In the wake of the revelations, Mr. Lopez’s family members and opposition leaders have demanded freedom for the 44-year-old leader of the Popular Will party, who is currently serving his sentence in a military prison.
“This is very important because it shows that Leopoldo Lopez is a political prisoner and that the regime is jailing its political opponents,” said Eric Farnsworth, vice president of the Washington-based Council of the Americas.
if anyone dissents from carrying out an order, he will be detained, or a criminal case will be invented against him and he will be jailed,” Mr. Nieves said. He said dozens of Venezuelan security officials milled around outside the courtroom doors during every one of Mr. López’s trial sessions, serving to intimidate judicial personnel into not defying orders.
Mr. Nieves said judges and prosecutors were pressured to convict political opponents of the regime by their superiors, who would give them their orders verbally in frequent meetings.
In Caracas, Venezuela’s Attorney General Luisa Ortega denied that Mr. Nieves was pressured and said the prosecutor was fired in recent days “because he abandoned his position.”
In a televised interview, Ms. Ortega accused Mr. Nieves of acting in an “antinational” manner.

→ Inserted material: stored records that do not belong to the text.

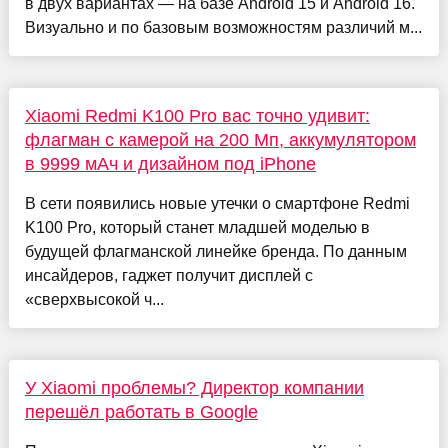
в двух вариантах — на базе Android 15 и Android 16.
Визуально и по базовым возможностям различий м...
Xiaomi Redmi K100 Pro вас точно удивит:
флагман с камерой на 200 Мп, аккумулятором
в 9999 мАч и дизайном под iPhone
В сети появились новые утечки о смартфоне Redmi
K100 Pro, который станет младшей моделью в
будущей флагманской линейке бренда. По данным
инсайдеров, гаджет получит дисплей с
«сверхвысокой ч...
У Xiaomi проблемы? Директор компании
перешёл работать в Google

“He ceded to the pressures of foreign factors and sectors of the country, not the Attorney General’s Office,” she said. “The prosecutor’s office doesn’t pressure anyone.”
Mr. López was convicted of inciting violence based on a speech he gave at demonstration in February 2014, a time when much of Venezuela was riven by protests, some of which turned violent. At least 43 people died before protests petered out later that year. Most of those were killed by Venezuelan security forces and armed groups allied with the government, say Venezuelan and foreign human rights groups that collected testimony from victims’ families.
Human rights groups and people in attendance at Mr. López’s trial said his defense was barred from presenting nearly all of the evidence in its favor, while the prosecution—including Mr. Nieves—had free range to argue how the opposition leader incited violence by sending subliminal messages through social media platforms like Twitter.
“It reminded you of everything from Kafka to Oscar Wilde to the case against Socrates,” said Diana López, Mr. López sister, who attended most of the trial sessions. “It was repugnant because it was all false.”